Snow-Blindness.—Snow-blindness, according to Dr. Berlin, of Nordenskiöld's Expedition to Greenland of 1883, is met with as far north as any arctic expedition has penetrated, but is unknown, except sporadically in high mountains, south of certain degrees of latitude. It follows the sinuosities of the isothermal lines. In the arctic regions it breaks out usually in the spring-time, but also occurs in summer wherever snow remains. It appears during snowstorms and fogs, as well as when the sun is shining. The prominent symptom is an intense burning pain in the eyes, beginning with a prickling sensation as if produced by a foreign body, with increased secretion of tears, photophobia, and blepharospasm. The visual power is not diminished, but the field is narrowed. Most cases will get well at the end of two or three days, if the patient guards himself against the exciting causes; or the disease may, exceptionally, become a serious matter. It is not a dazzling caused by the snow, for dazzling does not produce its effects, and it does not prevail everywhere that there are snow and sunlight; nor can it be explained by the fact of the rarefaction of the air. It is probably a result of the low temperature and the want of humidity in the air which characterize the places where it prevails. As it is the humidity of the air which principally absorbs the radiant heat, the caloric rays of the sun must, in those localities, manifest an intensity of action far above the common. Observation has shown that this is the case, for on high mountains and in the arctic regions exposure to the sun's rays produces on the bare skin an excessively painful dermatitis, which the radiant heat reflected by the snow very much aggravates. The effects of exposure to the sun appear to be most severe in spring-time. The eyes are affected simultaneously with the skin or somewhat previously. The ordinary treatment of snow-blindness consists in the use of spectacles of dark-colored glass, with opiates to relieve the pain. Blackening of the nose has been found by several travelers to be an effective remedy.

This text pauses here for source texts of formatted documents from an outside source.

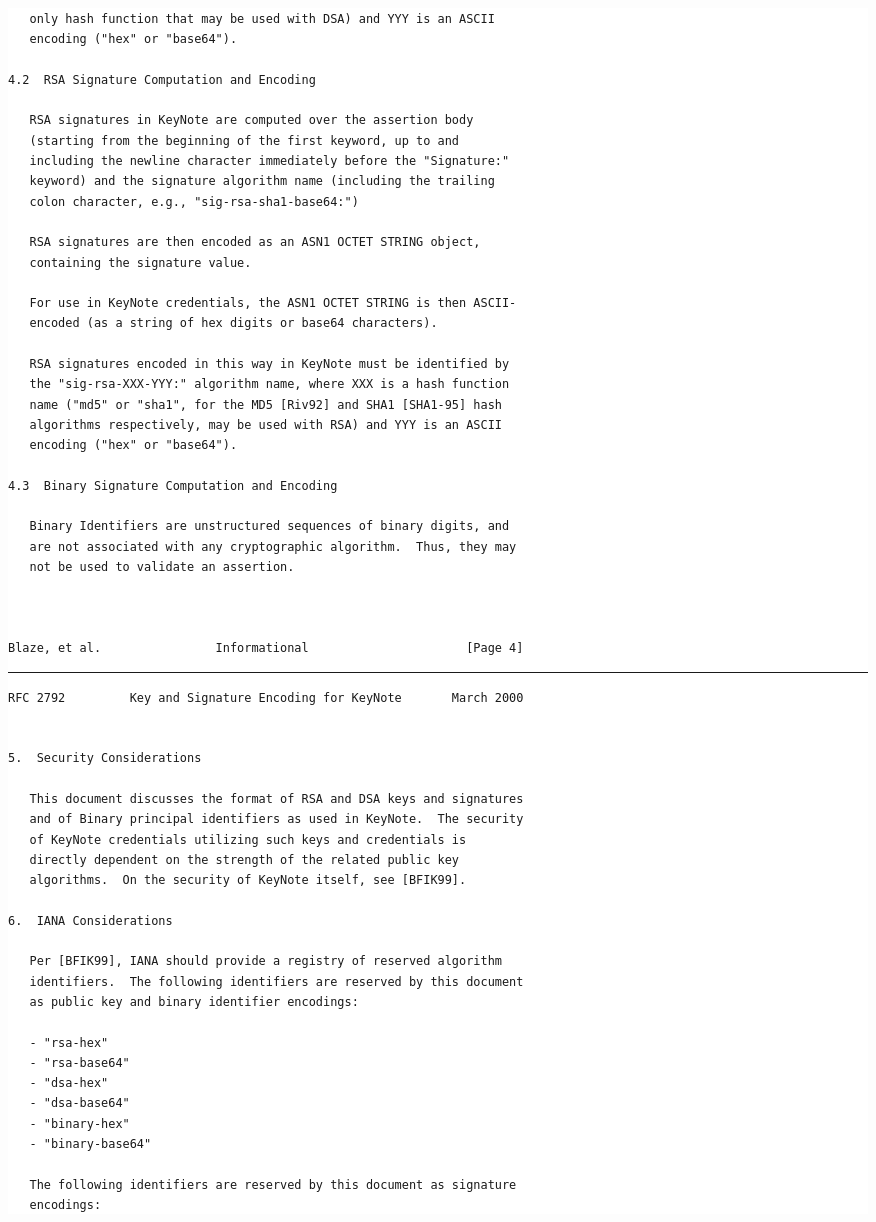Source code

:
 ``` newpage
   only hash function that may be used with DSA) and YYY is an ASCII
   encoding ("hex" or "base64").

4.2  RSA Signature Computation and Encoding

   RSA signatures in KeyNote are computed over the assertion body
   (starting from the beginning of the first keyword, up to and
   including the newline character immediately before the "Signature:"
   keyword) and the signature algorithm name (including the trailing
   colon character, e.g., "sig-rsa-sha1-base64:")

   RSA signatures are then encoded as an ASN1 OCTET STRING object,
   containing the signature value.

   For use in KeyNote credentials, the ASN1 OCTET STRING is then ASCII-
   encoded (as a string of hex digits or base64 characters).

   RSA signatures encoded in this way in KeyNote must be identified by
   the "sig-rsa-XXX-YYY:" algorithm name, where XXX is a hash function
   name ("md5" or "sha1", for the MD5 [Riv92] and SHA1 [SHA1-95] hash
   algorithms respectively, may be used with RSA) and YYY is an ASCII
   encoding ("hex" or "base64").

4.3  Binary Signature Computation and Encoding

   Binary Identifiers are unstructured sequences of binary digits, and
   are not associated with any cryptographic algorithm.  Thus, they may
   not be used to validate an assertion.



Blaze, et al.                Informational                      [Page 4]
```

------------------------------------------------------------------------

``` newpage
RFC 2792         Key and Signature Encoding for KeyNote       March 2000


5.  Security Considerations

   This document discusses the format of RSA and DSA keys and signatures
   and of Binary principal identifiers as used in KeyNote.  The security
   of KeyNote credentials utilizing such keys and credentials is
   directly dependent on the strength of the related public key
   algorithms.  On the security of KeyNote itself, see [BFIK99].

6.  IANA Considerations

   Per [BFIK99], IANA should provide a registry of reserved algorithm
   identifiers.  The following identifiers are reserved by this document
   as public key and binary identifier encodings:

   - "rsa-hex"
   - "rsa-base64"
   - "dsa-hex"
   - "dsa-base64"
   - "binary-hex"
   - "binary-base64"

   The following identifiers are reserved by this document as signature
   encodings:

```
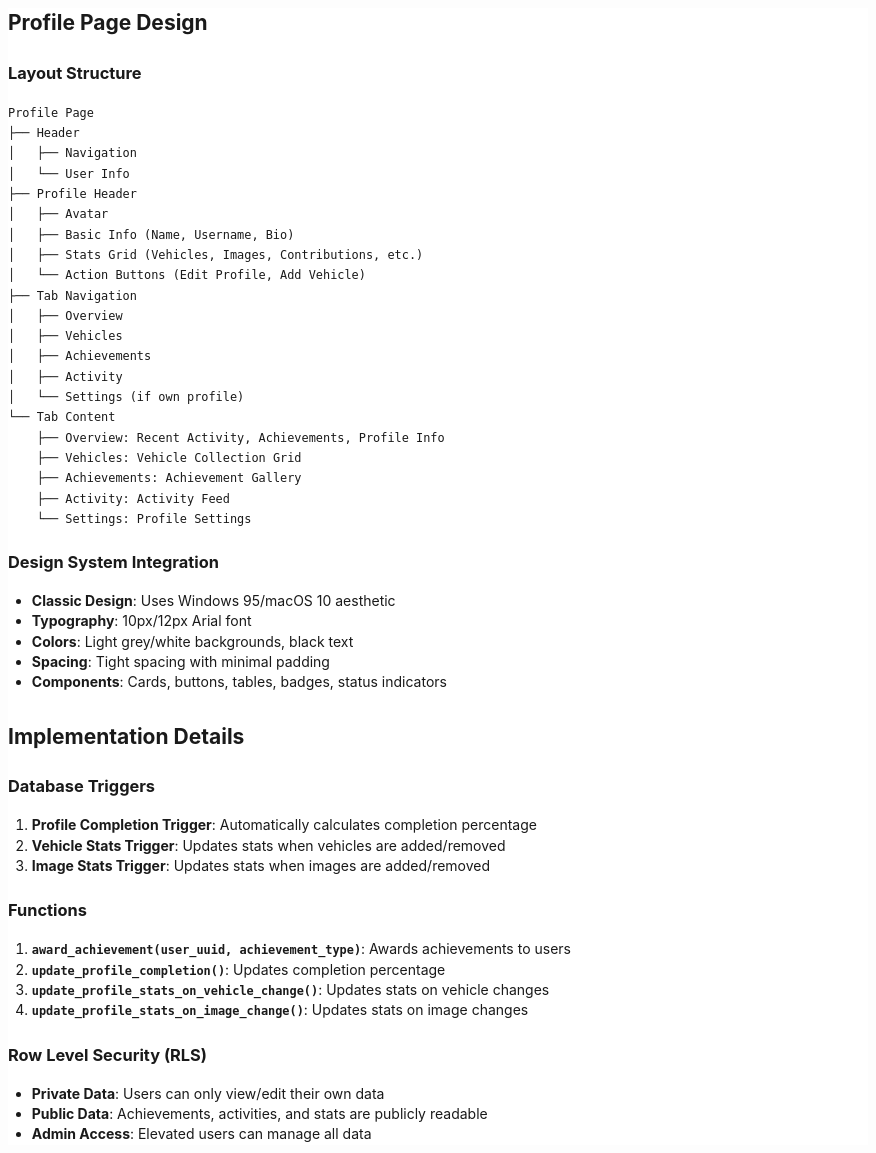 ## Profile Page Design

### Layout Structure
```
Profile Page
├── Header
│   ├── Navigation
│   └── User Info
├── Profile Header
│   ├── Avatar
│   ├── Basic Info (Name, Username, Bio)
│   ├── Stats Grid (Vehicles, Images, Contributions, etc.)
│   └── Action Buttons (Edit Profile, Add Vehicle)
├── Tab Navigation
│   ├── Overview
│   ├── Vehicles
│   ├── Achievements
│   ├── Activity
│   └── Settings (if own profile)
└── Tab Content
    ├── Overview: Recent Activity, Achievements, Profile Info
    ├── Vehicles: Vehicle Collection Grid
    ├── Achievements: Achievement Gallery
    ├── Activity: Activity Feed
    └── Settings: Profile Settings
```

### Design System Integration
- **Classic Design**: Uses Windows 95/macOS 10 aesthetic
- **Typography**: 10px/12px Arial font
- **Colors**: Light grey/white backgrounds, black text
- **Spacing**: Tight spacing with minimal padding
- **Components**: Cards, buttons, tables, badges, status indicators

## Implementation Details

### Database Triggers
1. **Profile Completion Trigger**: Automatically calculates completion percentage
2. **Vehicle Stats Trigger**: Updates stats when vehicles are added/removed
3. **Image Stats Trigger**: Updates stats when images are added/removed

### Functions
1. **`award_achievement(user_uuid, achievement_type)`**: Awards achievements to users
2. **`update_profile_completion()`**: Updates completion percentage
3. **`update_profile_stats_on_vehicle_change()`**: Updates stats on vehicle changes
4. **`update_profile_stats_on_image_change()`**: Updates stats on image changes

### Row Level Security (RLS)
- **Private Data**: Users can only view/edit their own data
- **Public Data**: Achievements, activities, and stats are publicly readable
- **Admin Access**: Elevated users can manage all data
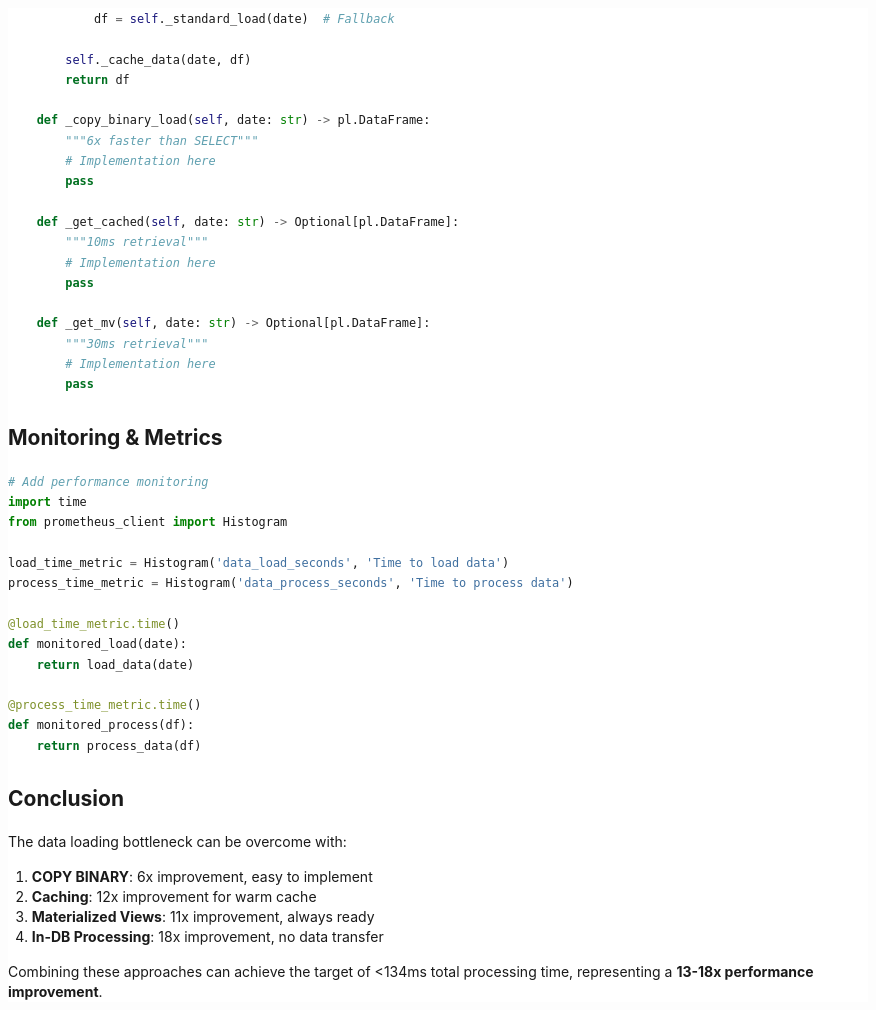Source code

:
 ```python
            df = self._standard_load(date)  # Fallback
        
        self._cache_data(date, df)
        return df
    
    def _copy_binary_load(self, date: str) -> pl.DataFrame:
        """6x faster than SELECT"""
        # Implementation here
        pass
    
    def _get_cached(self, date: str) -> Optional[pl.DataFrame]:
        """10ms retrieval"""
        # Implementation here
        pass
    
    def _get_mv(self, date: str) -> Optional[pl.DataFrame]:
        """30ms retrieval"""
        # Implementation here
        pass
```

## Monitoring & Metrics

```python
# Add performance monitoring
import time
from prometheus_client import Histogram

load_time_metric = Histogram('data_load_seconds', 'Time to load data')
process_time_metric = Histogram('data_process_seconds', 'Time to process data')

@load_time_metric.time()
def monitored_load(date):
    return load_data(date)

@process_time_metric.time()
def monitored_process(df):
    return process_data(df)
```

## Conclusion

The data loading bottleneck can be overcome with:
1. **COPY BINARY**: 6x improvement, easy to implement
2. **Caching**: 12x improvement for warm cache
3. **Materialized Views**: 11x improvement, always ready
4. **In-DB Processing**: 18x improvement, no data transfer

Combining these approaches can achieve the target of <134ms total processing time, representing a **13-18x performance improvement**.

The Great Hall of the Mammoth Cave.—Some important new discoveries in the Mammoth Cave were described by the Rev. Dr. H. C. Hovey at the meeting of the American Association. They are connected with the arrangement of the cave passages in tiers and the great pits or domes. Following the guide across a treacherous chasm known as the covered pit, the author found a series of these chasms exceeding in size any that had ever been discovered before. He afterward visited the pits with a photographer, Mr. Ben Hains, and means for taking photographs. As measured from above, they varied from forty-seven to one hundred and thirty-five feet in depth. With much difficulty and risk he succeeded in reaching the bottom of Charybdis, the deepest of the pits, and there discovered, by the aid of chemical fires, that the whole series of pits, eight in all, were joined at the bottom into one magnificent hall several hundred feet long. This hall was traversed from end to end. Dr. Hovey proposes to name it Harrison's Hall, after the President of the United States.